Sunday, February 18, 2007

Chinese New Year

It's Chinese New Year again. It's hard to believe that exactly one year ago, on our way to a caravan trip in Australia and Tasmania, we had no idea we'd be living in Holland the following month. Things move quickly in our household!

This is the first time we have ever been in Taiwan for Chinese New Year, since we always take advantage of Peter's big vacation time to explore somewhere new to us in the eastern hemisphere. Our first year in Taiwan, we went to Palau, then we went to Thailand, followed by two great years of caravan-camping in New Zealand and Australia.

After six weeks of visiting across the U.S. over Christmas and the western New Year, we just wanted to stay put and sleep in our own beds this year, even if it means a week or so of stores being closed, taxis doubling their fare and most people being gone on vacation. And we discovered last night that it also means all-night firecrackers!

When we moved in 3 weeks ago, the landlord promised this cherry blossom would bloom in time for Chinese New Year. He was sure right.

blossoms

Ada's Chinese New Year dragon mask. She made it at school.

Ada's dragon mask.

Jonas made this fish print at school. It says, "Happy New Year" on it. One day, he came home and told me about the dead fish that his teacher gave him to paint black, then press paper onto it. I'm glad that such a horrifying-sounding project turned out this nicely.

Jonas' fish print

The famed red envelope (hong bao). Children get these money-filled envelopes at Chinese New Year from friends and relatives.

Hong Bao

1 comment:

boxoatoc said...

Hi, Blythe and family!

This is Mandy, Uncle Jim's granddaughter. I'm the one who is working in Kashgar, Xinjiang, China.

Uncle Tommy sent me your blog address, and I was really happy to see it. This is my first Chinese New Year, and I've been blown away (almost literally, as children set off fireworks in the middle of crowded sidewalks as often as they do in the medians) by it. I've become close friends with another teacher and her parents and family here, and they invited me in for the Festival, so I feel really lucky to have gotten an insider's perspective on it (although it's mostly just toasting each other and drinking too much he jiu, then setting off fireworks in the courtyards).

My Chinese is still pretty bad. I never studied before coming here, and I'm mostly teaching myself and asking other teachers at the school when I have questions. I took some time during the Spring Festival to lable everything in my apartment with the pinyin Mandarin words for them, so I hope I should start improving more quickly.

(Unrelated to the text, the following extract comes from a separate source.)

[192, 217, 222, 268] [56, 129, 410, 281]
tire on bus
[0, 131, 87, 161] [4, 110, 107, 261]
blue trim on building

Anyway, I'm excited to read your blog and compare our experiences. I've talked to a few friends about Taiwan (only when they start the conversations, as it's a big no-no here) and they are virulently (and sometimes violently) anti-Taiwan independence. But then again, we're living in Chinese Turkestan, north of Tibet, both of which have fought for and failed in their own independence efforts also, so maybe the idea of 'provinces' becoming independent is a little more threatening to those who've lived through the struggles.

Okay, xinnian kuai le! Hen gaoxing jiandao ni!